1. Field of the Invention
This invention relates to improvements in a catalytic converter for purification of exhaust gas from an automotive engine, and more particularly to such a catalytic converter to promote exhaust gas purification performance at low temperatures or at engine starting.
2. Description of the Prior Art
Catalytic converters having a honeycomb type monolithic catalyst have been proposed as disclosed in Japanese Utility Model Provisional Publication No. 57-44921 and extensively used in automotive vehicles. One of such a conventional catalytic converter will be briefly discussed with reference to FIGS. 7 and 8. The catalytic converter in FIG. 7 includes a single honeycomb type three-way catalyst 3 which is disposed inside a metallic casing 1 through a mat 2 formed of ceramic fiber. The casing 1 is constituted of upper and lower counterparts and has exhaust gas inlet and output openings 1A, 1B. The honeycomb type three-way catalyst 3 includes a honeycomb grid type ceramic substrate in which many axially extending cells are formed. Each cell is defined by ceramic walls. The walls of the substrate are coated with so-called wash coating which is formed of alumina and contains cerium, lanthanum and/or the like. Additionally, catalytic noble metals such as platinum (Pt), rhodium (Rh) and/or palladium (Pd) are carried by the wash coating to accomplish catalytic action for noxious components such as nitrogen oxides (NOx), carbon monoxide (CO) and hydrocarbons contained in exhaust gas.
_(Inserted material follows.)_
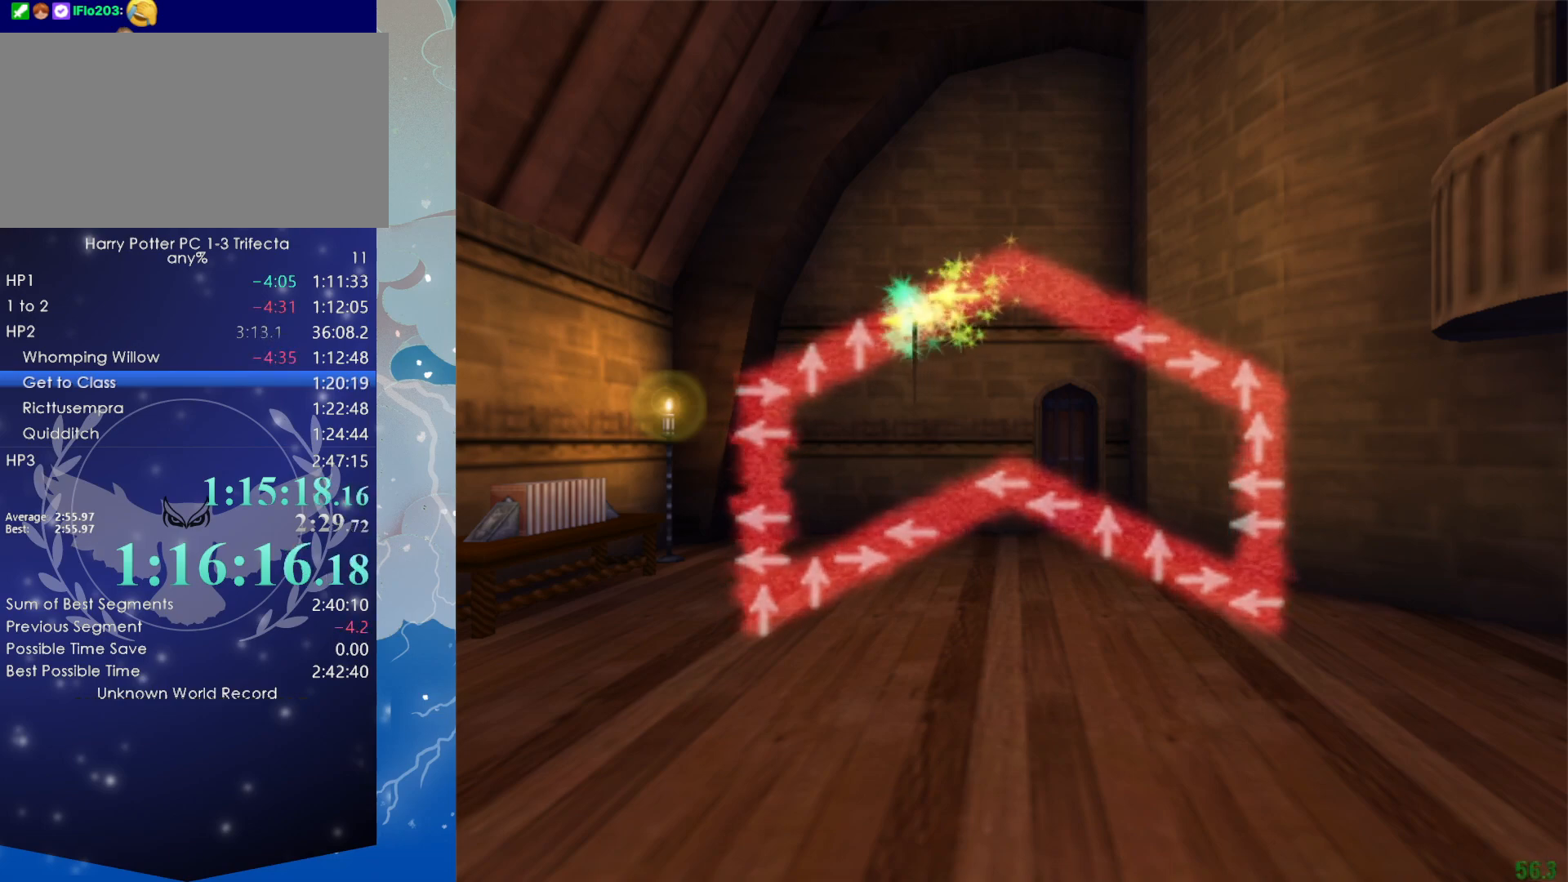
{"keys": [], "mouse": [], "events": []}
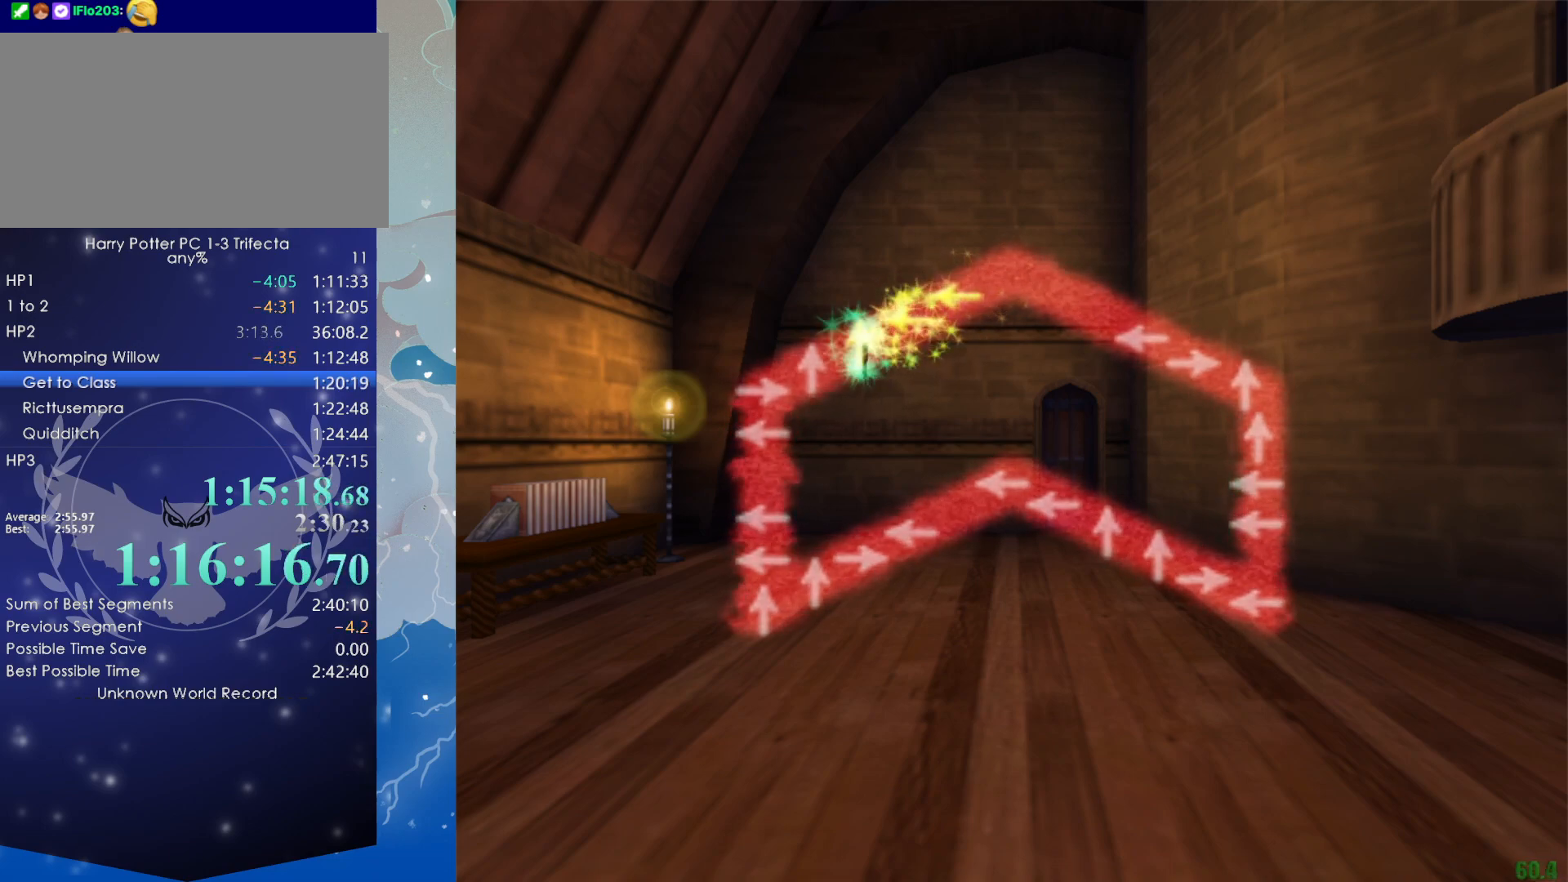
{"keys": [], "mouse": [], "events": []}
Now a temperature of about 300.degree. C. is necessary to activate such a catalyst so that the catalyst exhibits a sufficient exhaust gas purification performance. Accordingly, a considerable time is required to attain such a temperature particularly at engine start-up in which the catalyst is at a low temperature. Since exothermic reaction of exhaust gas occurs in the catalyst, temperature distribution within the catalyst is as shown in FIG. 8 in which temperature is higher in the central and outlet sections than in the inlet section of the catalyst. In general, the central and outlet sections of the catalyst are 50.degree. to 100.degree. C. higher than in the inlet section. As a result, it is required to raise the warm-up characteristics of the inlet side of the catalyst.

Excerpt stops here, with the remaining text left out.